◆ RECORDED INFORMATION
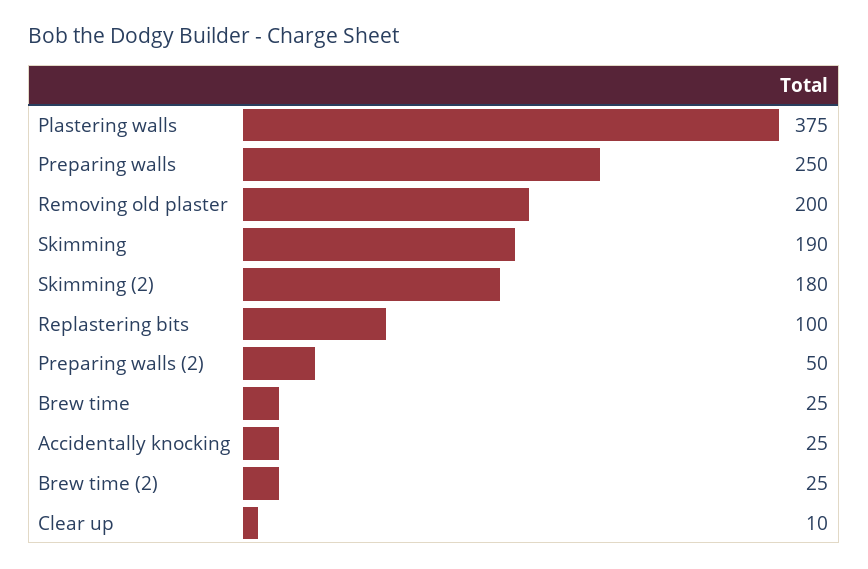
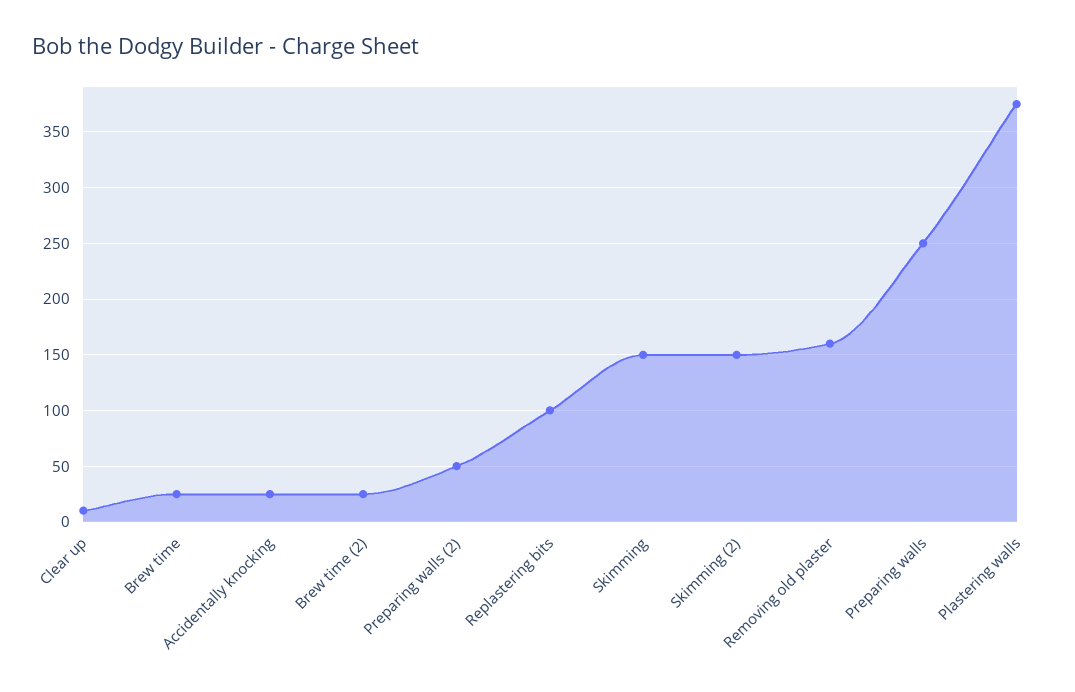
  {
    "Plastering walls": 375,
    "Preparing walls": 250,
-   "Removing old plaster": 200,
+   "Removing old plaster": 160,
-   "Skimming": 190,
+   "Skimming": 150,
-   "Skimming (2)": 180,
+   "Skimming (2)": 150,
    "Replastering bits": 100,
    "Preparing walls (2)": 50,
    "Brew time": 25,
    "Accidentally knocking": 25,
    "Brew time (2)": 25,
    "Clear up": 10
  }

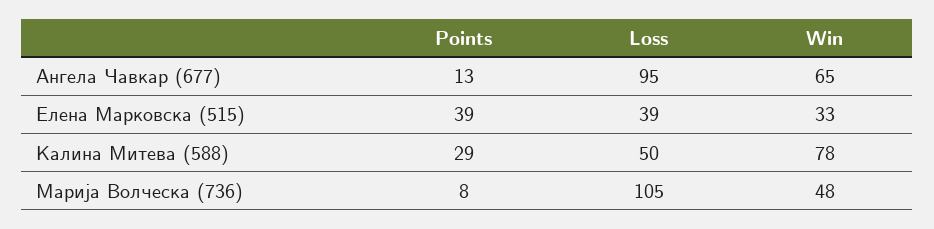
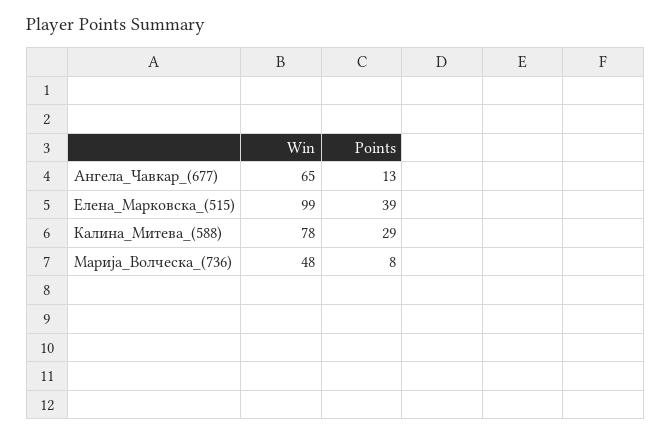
  {
    "Points": {
      "Ангела Чавкар (677)": 13,
      "Елена Марковска (515)": 39,
      "Калина Митева (588)": 29,
      "Марија Волческа (736)": 8
    },
-   "Loss": {
-     "Ангела Чавкар (677)": 95,
-     "Елена Марковска (515)": 39,
-     "Калина Митева (588)": 50,
-     "Марија Волческа (736)": 105
-   },
    "Win": {
      "Ангела Чавкар (677)": 65,
-     "Елена Марковска (515)": 33,
+     "Елена Марковска (515)": 99,
      "Калина Митева (588)": 78,
      "Марија Волческа (736)": 48
    }
  }

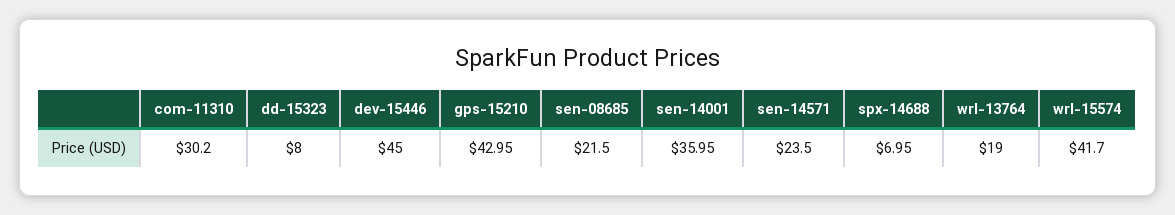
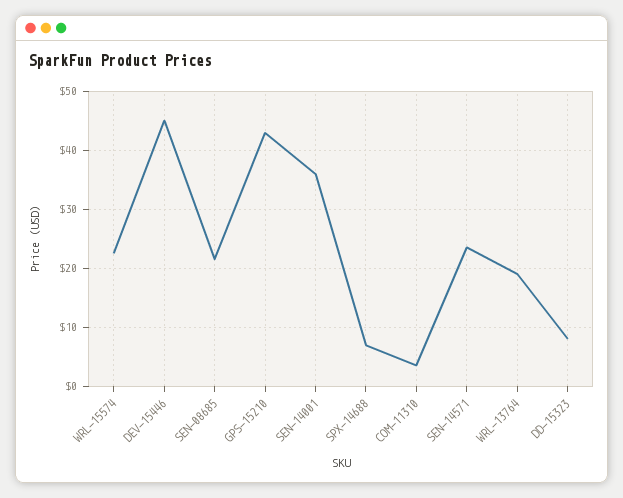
  {
-   "com-11310": 30.2,
+   "com-11310": 4,
    "dd-15323": 8,
    "dev-15446": 45,
    "gps-15210": 42.95,
    "sen-08685": 21.5,
    "sen-14001": 35.95,
    "sen-14571": 23.5,
    "spx-14688": 6.95,
    "wrl-13764": 19,
-   "wrl-15574": 41.7
+   "wrl-15574": 22
  }

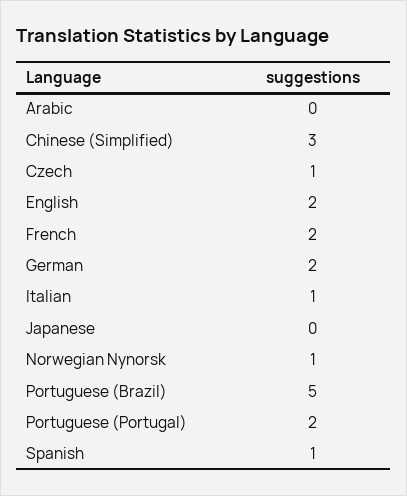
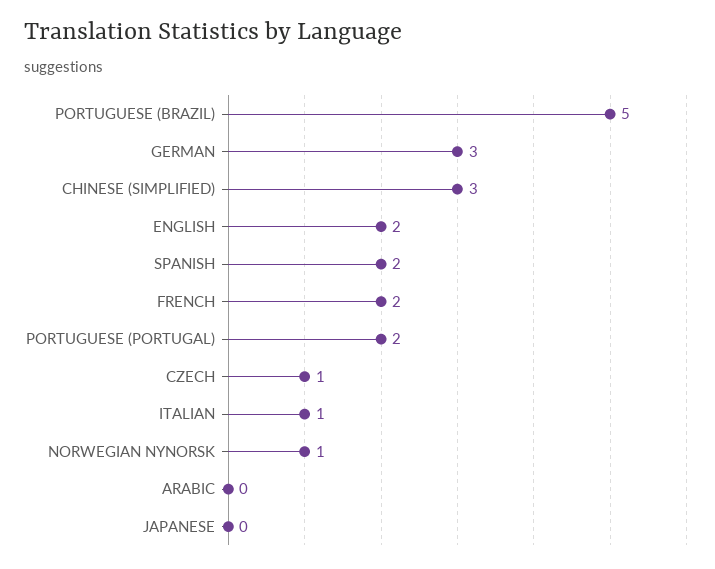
  {
    "Arabic": 0,
    "Chinese (Simplified)": 3,
    "Czech": 1,
    "English": 2,
    "French": 2,
-   "German": 2,
+   "German": 3,
    "Italian": 1,
    "Japanese": 0,
    "Norwegian Nynorsk": 1,
    "Portuguese (Brazil)": 5,
    "Portuguese (Portugal)": 2,
-   "Spanish": 1
+   "Spanish": 2
  }

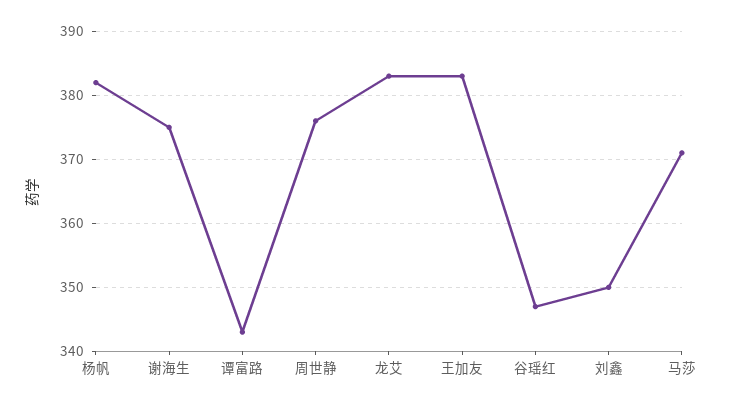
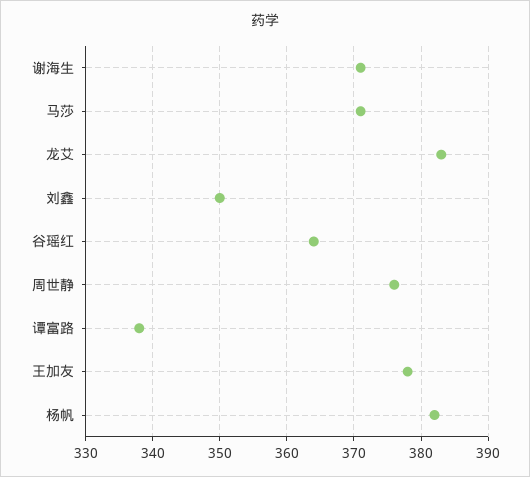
  {
    "杨帆": 382,
-   "谢海生": 375,
+   "谢海生": 371,
-   "谭富路": 343,
+   "谭富路": 338,
    "周世静": 376,
    "龙艾": 383,
-   "王加友": 383,
+   "王加友": 378,
-   "谷瑶红": 347,
+   "谷瑶红": 364,
    "刘鑫": 350,
    "马莎": 371
  }

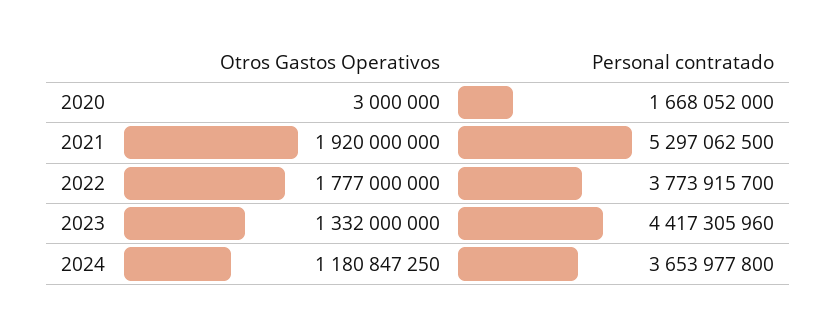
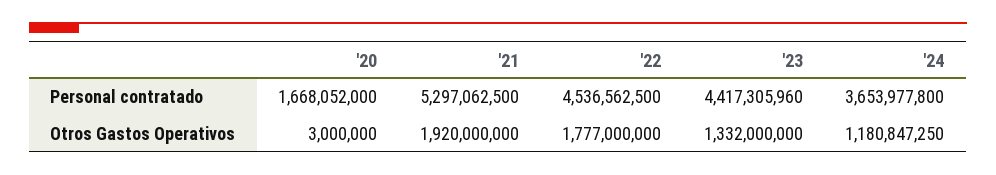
  {
    "Otros Gastos Operativos": {
      "2020": 3000000,
      "2021": 1920000000,
      "2022": 1777000000,
      "2023": 1332000000,
      "2024": 1180847250
    },
    "Personal contratado": {
      "2020": 1668052000,
      "2021": 5297062500,
-     "2022": 3773915700,
+     "2022": 4536562500,
      "2023": 4417305960,
      "2024": 3653977800
    }
  }

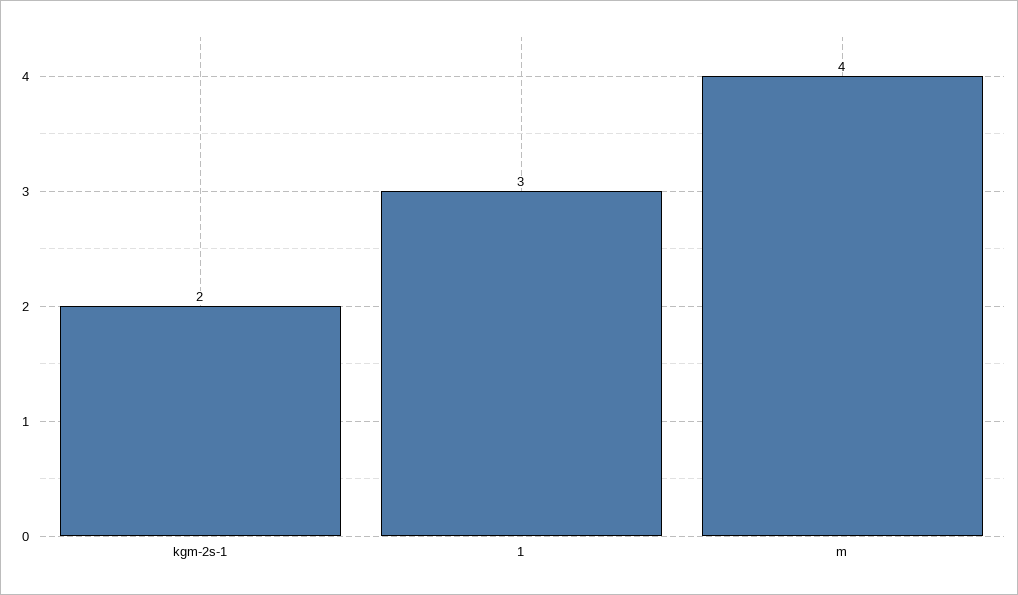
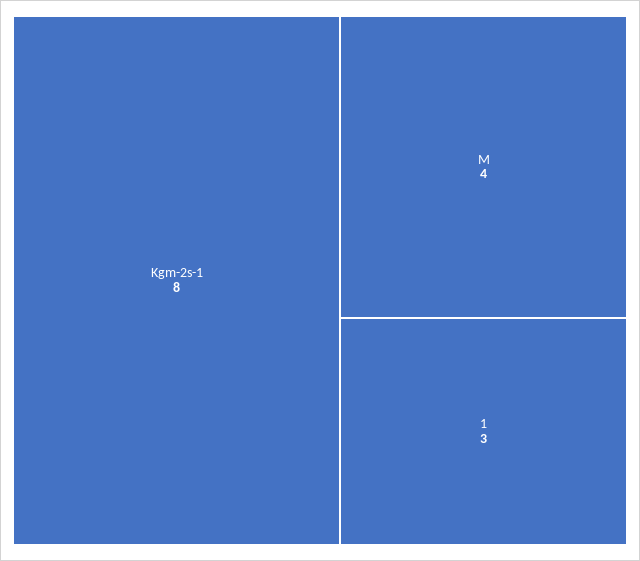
  {
-   "kgm-2s-1": 2,
+   "kgm-2s-1": 8,
    "1": 3,
    "m": 4
  }

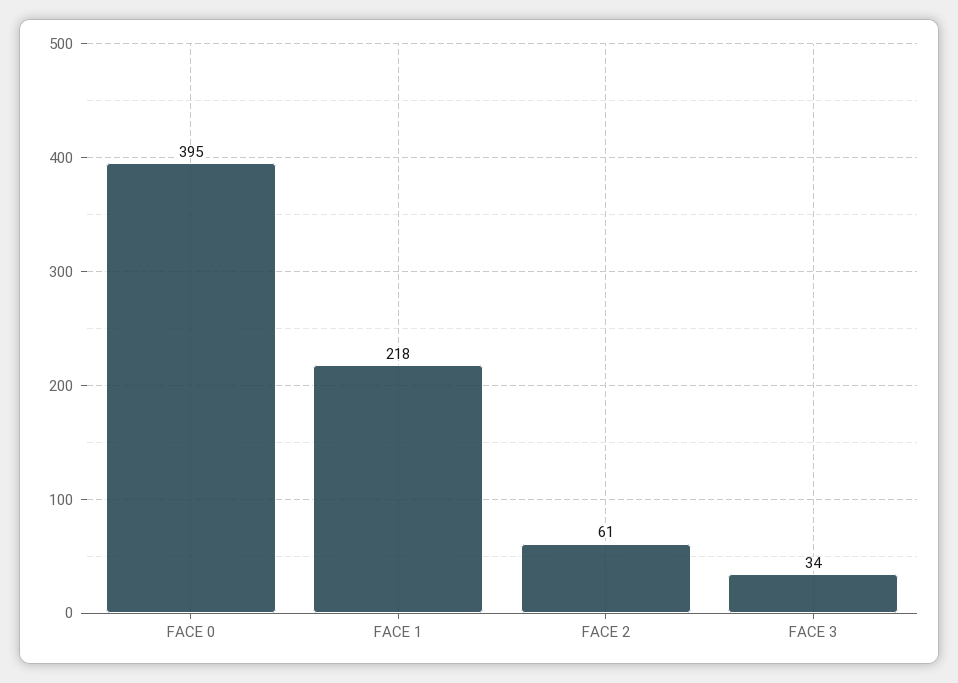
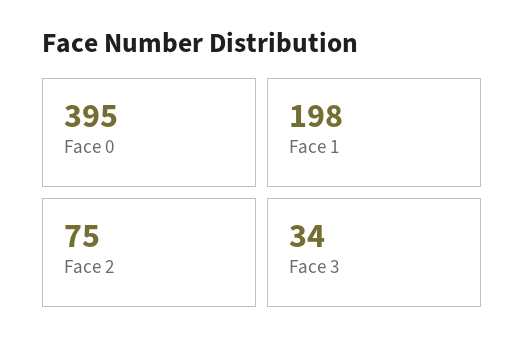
  {
    "FACE 0": 395,
-   "FACE 1": 218,
+   "FACE 1": 198,
-   "FACE 2": 61,
+   "FACE 2": 75,
    "FACE 3": 34
  }

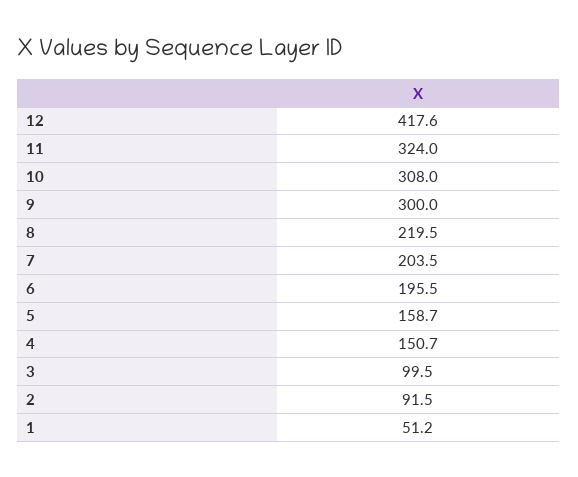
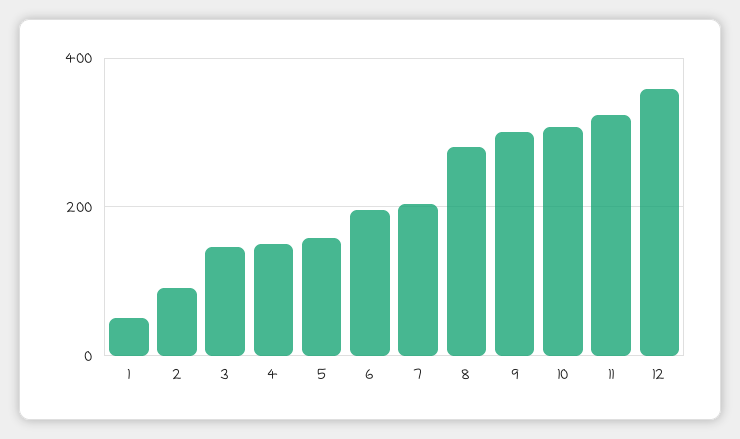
  {
-   "12": 417.6,
+   "12": 360,
    "11": 324,
    "10": 308,
    "9": 300,
-   "8": 219.5,
+   "8": 280,
    "7": 203.5,
    "6": 195.5,
    "5": 158.7,
    "4": 150.7,
-   "3": 99.5,
+   "3": 140,
    "2": 91.5,
    "1": 51.2
  }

◆ EXERCISE OBJECTIVE
Count the lines in the records above that contain the word "Skimming", and give only the number.

◆ EXERCISE RESPONSE
4